“Is Your Love Strong Enough?” by Bryan Ferry from Legend

Bryan Ferry was coming off a very good year when he had “Is Your Love Strong Enough?” featured in Ridley Scott’s 1986 dark fantasy film, Legend. 1985 had seen the release of his massive Boys and Girls album, which featured the hit singles “Slave to Love” and “Don’t Stop the Dance.” It was a UK number one album, and went gold in the United States as well.

Per the Technicolor Dreams blog, “Ferry took an unused demo called ‘Circles’ from the Avalon sessions and adapted it into this haunting, memorable song.” It kind of makes sense, as it’s astonishingly lush, much like that Roxy Music album, and definitely a lot less dance-oriented than the music he was making at the time.

I hadn’t heard it in forever, until I snagged the 12-inch single at my local Goodwill one evening a few months back, and had a chance to throw it on the turntable. It was just as good as I remembered, although my memory is pretty hazy, as I can’t say I’ve seen Legend since it first released on home video some 30 years ago.

The video, though, is right there with everything Ferry was doing in that era. It’s all very soft-focus, and Ferry has this disconcerting habit of staring directly into the camera in a way which makes you feel like he might climb through the screen at some point. However, what makes the whole thing so very very interesting are a couple of details.

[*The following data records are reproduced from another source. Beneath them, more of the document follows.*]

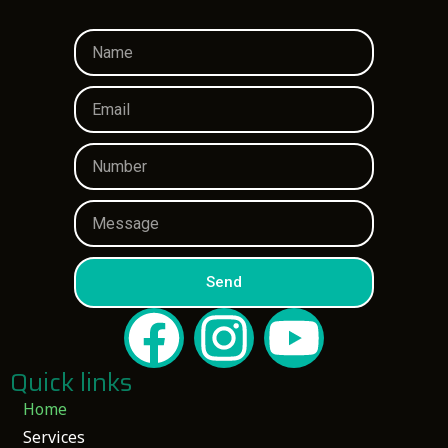
Send
Quick links
Home
Services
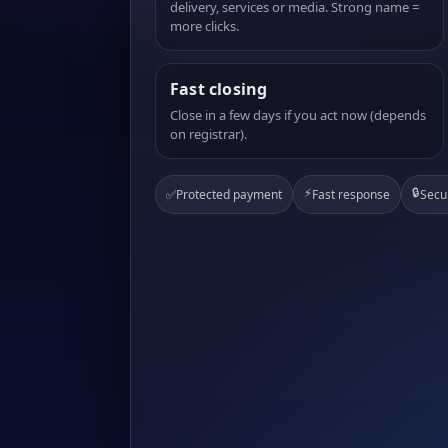
delivery, services or media. Strong name =
more clicks.
Fast closing
Close in a few days if you act now (depends
on registrar).
⚡
🔒
✅
Protected payment
Fast response
Secu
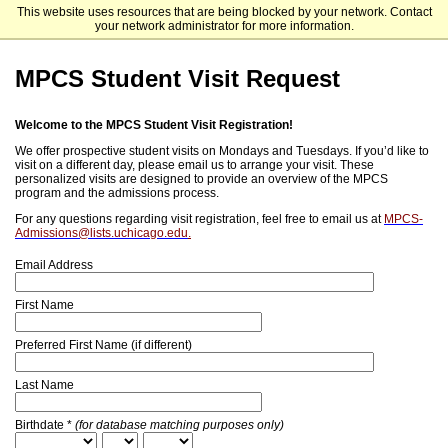
This website uses resources that are being blocked by your network. Contact
The University of Chicago
your network administrator for more information.
MPCS Student Visit Request
Welcome to the MPCS Student Visit Registration!
We offer prospective student visits on Mondays and Tuesdays. If you’d like to
visit on a different day, please email us to arrange your visit. These
personalized visits are designed to provide an overview of the MPCS
program and the admissions process.
For any questions regarding visit registration, feel free to email us at
MPCS-
Admissions@lists.uchicago.edu
.
Email Address
First Name
Preferred First Name (if different)
Last Name
Birthdate *
(for database matching purposes only)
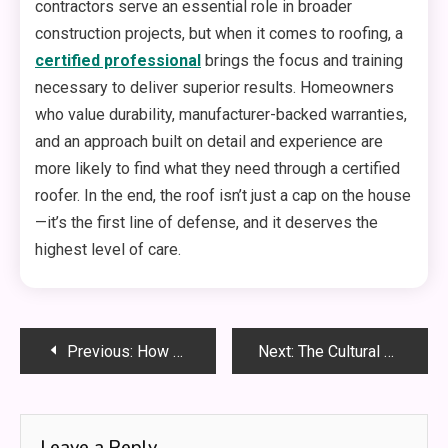
contractors serve an essential role in broader
construction projects, but when it comes to roofing, a
certified professional
brings the focus and training
necessary to deliver superior results. Homeowners
who value durability, manufacturer-backed warranties,
and an approach built on detail and experience are
more likely to find what they need through a certified
roofer. In the end, the roof isn’t just a cap on the house
—it’s the first line of defense, and it deserves the
highest level of care.
Post
Previous:
How Third-Party Logistics Warehouse Can Improve Order Accuracy?
Next:
The Cultural Evolution of Body Piercing in Modern Society
navigation
Leave a Reply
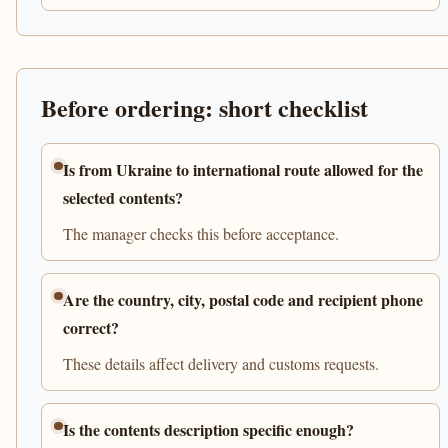
Before ordering: short checklist
Is from Ukraine to international route allowed for the
selected contents?
The manager checks this before acceptance.
Are the country, city, postal code and recipient phone
correct?
These details affect delivery and customs requests.
Is the contents description specific enough?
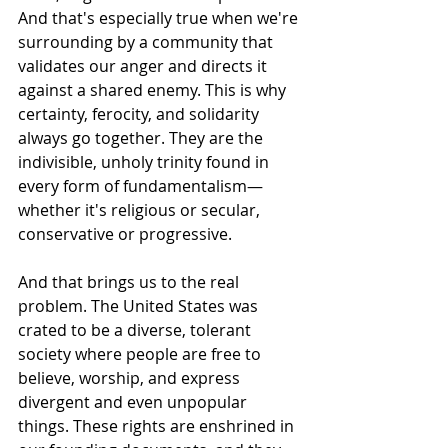
And that's especially true when we're 
surrounding by a community that 
validates our anger and directs it 
against a shared enemy. This is why 
certainty, ferocity, and solidarity 
always go together. They are the 
indivisible, unholy trinity found in 
every form of fundamentalism—
whether it's religious or secular, 
conservative or progressive.
And that brings us to the real 
problem. The United States was 
crated to be a diverse, tolerant 
society where people are free to 
believe, worship, and express 
divergent and even unpopular 
things. These rights are enshrined in 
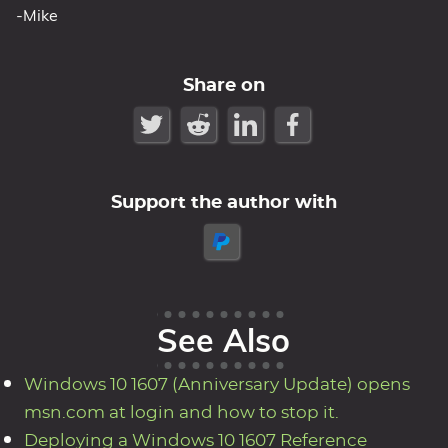
-Mike
Share on
Support the author with
See Also
Windows 10 1607 (Anniversary Update) opens
msn.com at login and how to stop it.
Deploying a Windows 10 1607 Reference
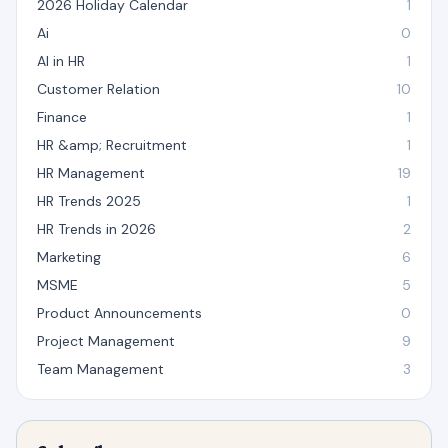
2026 Holiday Calendar
1
Ai
0
AI in HR
1
Customer Relation
10
Finance
1
HR &amp; Recruitment
1
HR Management
19
HR Trends 2025
1
HR Trends in 2026
2
Marketing
6
MSME
5
Product Announcements
0
Project Management
9
Team Management
3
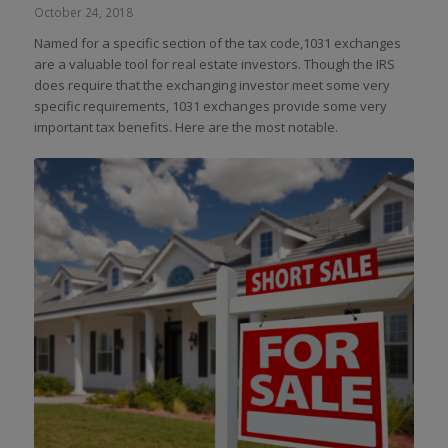
October 24, 2018
Named for a specific section of the tax code,1031 exchanges
are a valuable tool for real estate investors. Though the IRS
does require that the exchanging investor meet some very
specific requirements, 1031 exchanges provide some very
important tax benefits. Here are the most notable.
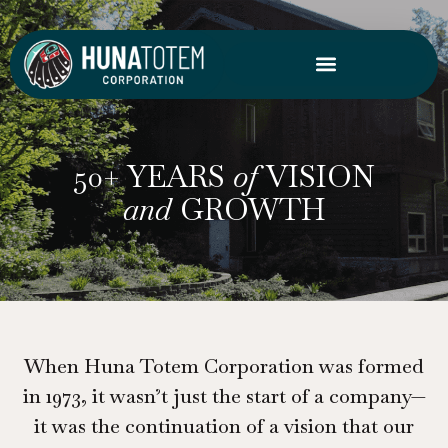
Skip
to
content
50+ YEARS
of
VISION
and
GROWTH
When Huna Totem Corporation was formed
in 1973, it wasn’t just the start of a company—
it was the continuation of a vision that our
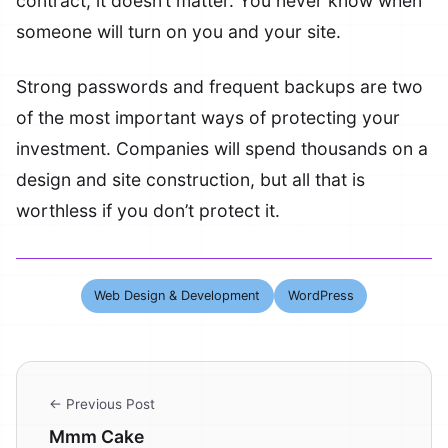
contract, it doesn’t matter. You never know when
someone will turn on you and your site.
Strong passwords and frequent backups are two
of the most important ways of protecting your
investment. Companies will spend thousands on a
design and site construction, but all that is
worthless if you don’t protect it.
Web Design & Development
WordPress
← Previous Post
Mmm Cake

These details are made notable and noticeable by the fact that the majority of the video which isn’t film clips features Ferry performing in front of a big movie screen, onto which is projected clips from the movie. Also, in one fantastic shot, we see Ferry performing in front of the screen while footage of Ferry performing is projected on the screen.

There are two people who don’t really make much of an appearance in the video. If you don’t know that the song features Pink Floyd’s David Gilmour on guitar, it’s not much of a big deal for most of the song. It will likely surprise the hell out of you when part of the movie screen opens up and Gilmour shreds a solo, though.

So: lots of Bryan Ferry, a little David Gilmour. That’s the musician aspect of the video. The other person who doesn’t really appear in the video, except perhaps for a scene where he dives into a pool of water (and even that’s likely a double) is the film’s ostensible star, Tom Cruise. I wonder how much of this video contributes to the fact that most people seem to think of Legend as a Tim Curry movie with Mia Sara, frequently forgetting that this was a big-deal Cruise movie in the wake of his smash success in Risky Business.

Seriously, Cruise’s face never makes an appearance in the video for “Is Your Love Strong Enough?” It’s fucking weird. When we talked about the video for Oingo Boingo’s “Weird Science,” I mentioned that “the video is just basically Oingo Boingo getting bizarre and arty while the production company inserted clips from the movie when at all possible,” and Ferry’s video here could basically work in the same way. There’s the Mia Sara double at the video’s beginning, running into the film, but since we never see her face, it doesn’t have quite the same impact as having one of the film’s actual actors in the video, even for a few seconds, a la “Weird Science.” This may explain why Gilmour’s appearance happens, because otherwise it’s just Ferry being weird and/or creepy for five minutes.

Ferry’s contribution to the soundtrack to Legend wasn’t originally part of the picture. The film has two separate scores: one by Jerry Goldsmith, which was used for its initial European release, and one by Tangerine Dream, which was used for the stateside and home video release. Ferry’s song plays over the end credits of the U.S. and home video releases, and managed to make its way to #22 on the UK charts, although it didn’t really make much a deal over here.

The song’s had legs, though, especially in the cinematic world. Along with a slew of other UK pop acts’ tracks, it’s part of the soundtrack to 1994’s Threesome (a movie which has not aged well at all). Trent Reznor’s How to Destroy Angels covered it for the The Girl with the Dragon Tattoo soundtrack, a fact which was overshadowed by the Karen O “Immigrant Song” cover featured so prominently in the film and its trailer.